2 thoughts on “Bret Chit Chats With David The Roman Catholic”

  1. And then there’s the whole obnoxious institution of the papacy, which was gradually built up during the Middle Ages. I justly say “gradually,” because a great part of the Catholic world itself refused to follow pure papal autocracy even in the midst of the medieval times, as shown by the great amount of support the Holy Roman emperors were able to gather in their great, long struggle with the papacy – the party of the “Ghibellines” is standing evidence that papal supremacy aroused lots of resistance even in pre-Reformation centuries.

    And here we have a conservative Eastern Orthodox source drawing a direct link between radical pontifical theories and modern egalitarianism – for you see, in their enthusiasm to uplift the papal power, the popes and pro-papacy writers decided to denigrate the dignity of secular rulers in such a manner that Leftist revolutionaries could later easily take up, in “Liberation Theology” spirit:

    http://www.romanitas.ru/eng/THE%20FALL%20OF%20ORTHODOX%20ENGLAND%205X8.htm#_ftnref193

    Indeed, “who would not know that kings and dukes took their origin from those who, ignorant of God, through pride, rapine, perfidy, murders and, finally, almost any kind of crime, at the instigation of the devil, the prince of this world, sought with blind desire and unbearable presumption to dominate their equals, namely other men?”[194]

    Indeed, as de Rosa writes of a later Pope who faithfully followed Hildebrand’s teaching, “this was Manicheeism applied to relations between church and state. The church, spiritual, was good; the state, material, was essentially the work of the devil. This naked political absolutism undermined the authority of kings. Taken seriously, his theories would lead to anarchy”.[195]

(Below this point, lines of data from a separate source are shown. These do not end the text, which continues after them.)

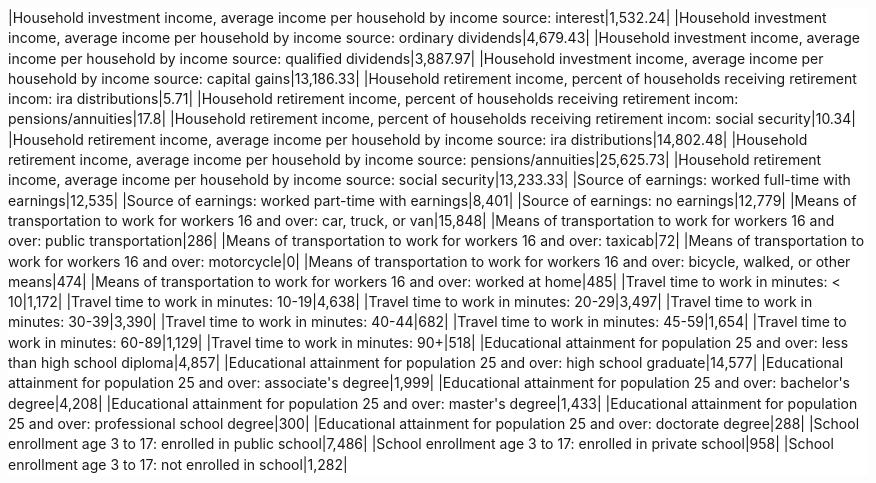 |Household investment income, average income per household by income source: interest|1,532.24|
|Household investment income, average income per household by income source: ordinary dividends|4,679.43|
|Household investment income, average income per household by income source: qualified dividends|3,887.97|
|Household investment income, average income per household by income source: capital gains|13,186.33|
|Household retirement income, percent of households receiving retirement incom: ira distributions|5.71|
|Household retirement income, percent of households receiving retirement incom: pensions/annuities|17.8|
|Household retirement income, percent of households receiving retirement incom: social security|10.34|
|Household retirement income, average income per household by income source: ira distributions|14,802.48|
|Household retirement income, average income per household by income source: pensions/annuities|25,625.73|
|Household retirement income, average income per household by income source: social security|13,233.33|
|Source of earnings: worked full-time with earnings|12,535|
|Source of earnings: worked part-time with earnings|8,401|
|Source of earnings: no earnings|12,779|
|Means of transportation to work for workers 16 and over: car, truck, or van|15,848|
|Means of transportation to work for workers 16 and over: public transportation|286|
|Means of transportation to work for workers 16 and over: taxicab|72|
|Means of transportation to work for workers 16 and over: motorcycle|0|
|Means of transportation to work for workers 16 and over: bicycle, walked, or other means|474|
|Means of transportation to work for workers 16 and over: worked at home|485|
|Travel time to work in minutes: < 10|1,172|
|Travel time to work in minutes: 10-19|4,638|
|Travel time to work in minutes: 20-29|3,497|
|Travel time to work in minutes: 30-39|3,390|
|Travel time to work in minutes: 40-44|682|
|Travel time to work in minutes: 45-59|1,654|
|Travel time to work in minutes: 60-89|1,129|
|Travel time to work in minutes: 90+|518|
|Educational attainment for population 25 and over: less than high school diploma|4,857|
|Educational attainment for population 25 and over: high school graduate|14,577|
|Educational attainment for population 25 and over: associate's degree|1,999|
|Educational attainment for population 25 and over: bachelor's degree|4,208|
|Educational attainment for population 25 and over: master's degree|1,433|
|Educational attainment for population 25 and over: professional school degree|300|
|Educational attainment for population 25 and over: doctorate degree|288|
|School enrollment age 3 to 17: enrolled in public school|7,486|
|School enrollment age 3 to 17: enrolled in private school|958|
|School enrollment age 3 to 17: not enrolled in school|1,282|
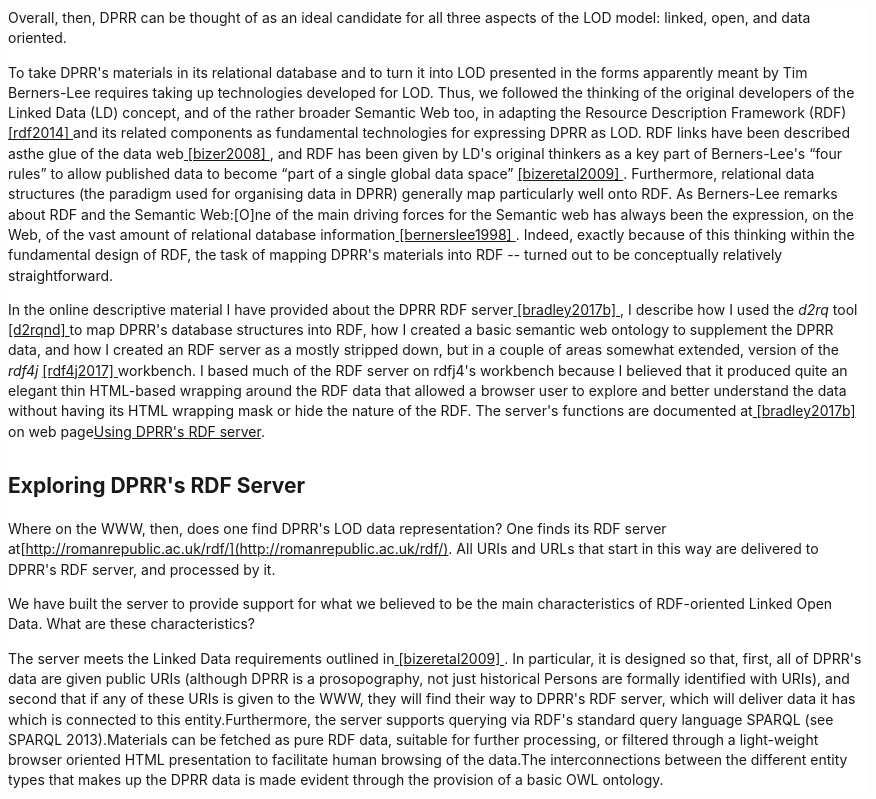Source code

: Overall, then, DPRR can be thought of as an ideal candidate for all three aspects of the LOD model: linked, open, and data oriented.

To take DPRR's materials in its relational database and to turn it into LOD presented in the forms apparently meant by Tim Berners-Lee requires taking up technologies developed for LOD. Thus, we followed the thinking of the original developers of the Linked Data (LD) concept, and of the rather broader Semantic Web too, in adapting the Resource Description Framework (RDF)<a class="footnote-ref" href="#rdf2014"> [rdf2014] </a>and its related components as fundamental technologies for expressing DPRR as LOD. RDF links have been described asthe glue of the data web<a class="footnote-ref" href="#bizer2008"> [bizer2008] </a>, and RDF has been given by LD's original thinkers as a key part of Berners-Lee's “four rules” to allow published data to become “part of a single global data space” <a class="footnote-ref" href="#bizeretal2009"> [bizeretal2009] </a>. Furthermore, relational data structures (the paradigm used for organising data in DPRR) generally map particularly well onto RDF. As Berners-Lee remarks about RDF and the Semantic Web:[O]ne of the main driving forces for the Semantic web has always been the expression, on the Web, of the vast amount of relational database information<a class="footnote-ref" href="#bernerslee1998"> [bernerslee1998] </a>. Indeed, exactly because of this thinking within the fundamental design of RDF, the task of mapping DPRR's materials into RDF -- turned out to be conceptually relatively straightforward.

In the online descriptive material I have provided about the DPRR RDF server<a class="footnote-ref" href="#bradley2017b"> [bradley2017b] </a>, I describe how I used the _d2rq_ tool<a class="footnote-ref" href="#d2rqnd"> [d2rqnd] </a>to map DPRR's database structures into RDF, how I created a basic semantic web ontology to supplement the DPRR data, and how I created an RDF server as a mostly stripped down, but in a couple of areas somewhat extended, version of the _rdf4j_ <a class="footnote-ref" href="#rdf4j2017"> [rdf4j2017] </a>workbench. I based much of the RDF server on rdfj4's workbench because I believed that it produced quite an elegant thin HTML-based wrapping around the RDF data that allowed a browser user to explore and better understand the data without having its HTML wrapping mask or hide the nature of the RDF. The server's functions are documented at<a class="footnote-ref" href="#bradley2017b"> [bradley2017b] </a>on web page[Using DPRR's RDF server](http://romanrepublic.ac.uk/rdf/doc/using.html).




## Exploring DPRR's RDF Server

Where on the WWW, then, does one find DPRR's LOD data representation? One finds its RDF server at[http://romanrepublic.ac.uk/rdf/](http://romanrepublic.ac.uk/rdf/). All URIs and URLs that start in this way are delivered to DPRR's RDF server, and processed by it.

We have built the server to provide support for what we believed to be the main characteristics of RDF-oriented Linked Open Data. What are these characteristics?

The server meets the Linked Data requirements outlined in<a class="footnote-ref" href="#bizeretal2009"> [bizeretal2009] </a>. In particular, it is designed so that, first, all of DPRR's data are given public URIs (although DPRR is a prosopography, not just historical Persons are formally identified with URIs), and second that if any of these URIs is given to the WWW, they will find their way to DPRR's RDF server, which will deliver data it has which is connected to this entity.Furthermore, the server supports querying via RDF's standard query language SPARQL (see SPARQL 2013).Materials can be fetched as pure RDF data, suitable for further processing, or filtered through a light-weight browser oriented HTML presentation to facilitate human browsing of the data.The interconnections between the different entity types that makes up the DPRR data is made evident through the provision of a basic OWL ontology.
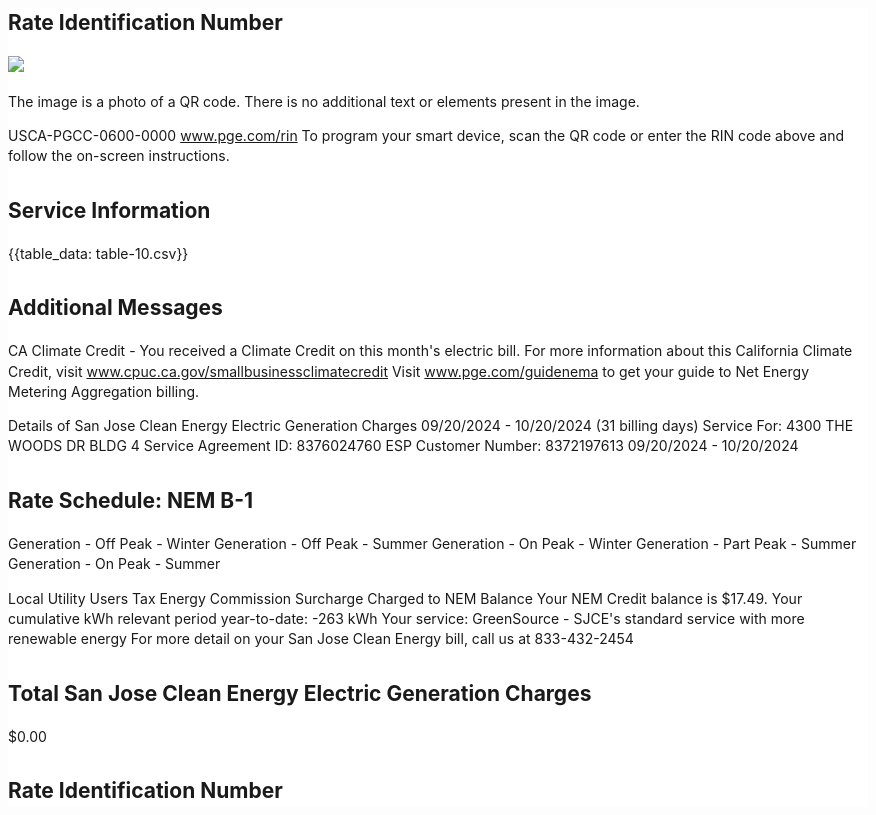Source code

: ## Rate Identification Number

![](images/img-5.jpeg)

The image is a photo of a QR code. There is no additional text or elements present in the image.

USCA-PGCC-0600-0000
www.pge.com/rin
To program your smart device, scan the QR code or enter the RIN code above and follow the on-screen instructions.

## Service Information

{{table_data: table-10.csv}}

## Additional Messages

CA Climate Credit -
You received a Climate Credit on this month's electric bill. For more information about this California Climate Credit, visit
www.cpuc.ca.gov/smallbusinessclimatecredit
Visit www.pge.com/guidenema to get your guide to Net Energy Metering Aggregation billing.

Details of San Jose Clean Energy Electric Generation Charges
09/20/2024 - 10/20/2024 (31 billing days)
Service For: 4300 THE WOODS DR BLDG 4
Service Agreement ID: 8376024760 ESP Customer Number: 8372197613
09/20/2024 - 10/20/2024

## Rate Schedule: NEM B-1

Generation - Off Peak - Winter
Generation - Off Peak - Summer
Generation - On Peak - Winter
Generation - Part Peak - Summer
Generation - On Peak - Summer

Local Utility Users Tax
Energy Commission Surcharge
Charged to NEM Balance
Your NEM Credit balance is $\$ 17.49$.
Your cumulative kWh relevant period year-to-date: -263 kWh
Your service: GreenSource - SJCE's standard service with more renewable energy
For more detail on your San Jose Clean Energy bill, call us at 833-432-2454

## Total San Jose Clean Energy Electric Generation Charges

\$0.00

## Rate Identification Number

    What was new, shocking and completely unpatristic in Gregory’s words was his disrespect for the kingship, his refusal to allow it any dignity or holiness – still more, his proto-communist implication that rulers had no right to rule. The corollary of this, of course, was that the only rightful ruler was the Pope.”

    1. And so all Israel will be saved — Romans 11:26

      “Many understand this of the Jewish people, as though Paul had said, that religion would again be restored among them as before: but I extend the word Israel to all the people of God, according to this meaning – “When the Gentiles shall come in, the Jews also shall return from their defection to the obedience of faith; and thus shall be completed the salvation of the whole Israel of God, which must be gathered from both ….” The same manner of speaking we find in Gal. vi.16. The Israel of God is what he calls the Church, gathered alike from Jews and Gentiles.

      John Calvin
      Romans 11:26

      Here we find Calvin insisting that “All Israel shall be saved,” refers not uniquely to Bagels but rather refers to the whole Church. As for the view that “all Israel” refers to ethnic Jews in our future, we can immediately know that this view is incorrect. With the passing of the old covenant in AD 70, there is no covenantal Israel other than the united Jew-Gentile church. The things of the old order passed away. So the covenant promises in Romans 11 cannot refer to the modern nation of Israel or to the modern Jewish race or community. The only “Israel” in the New Testament that was to be cleansed from sin is the Jew-Gentile church, the body of Israel’s Messiah.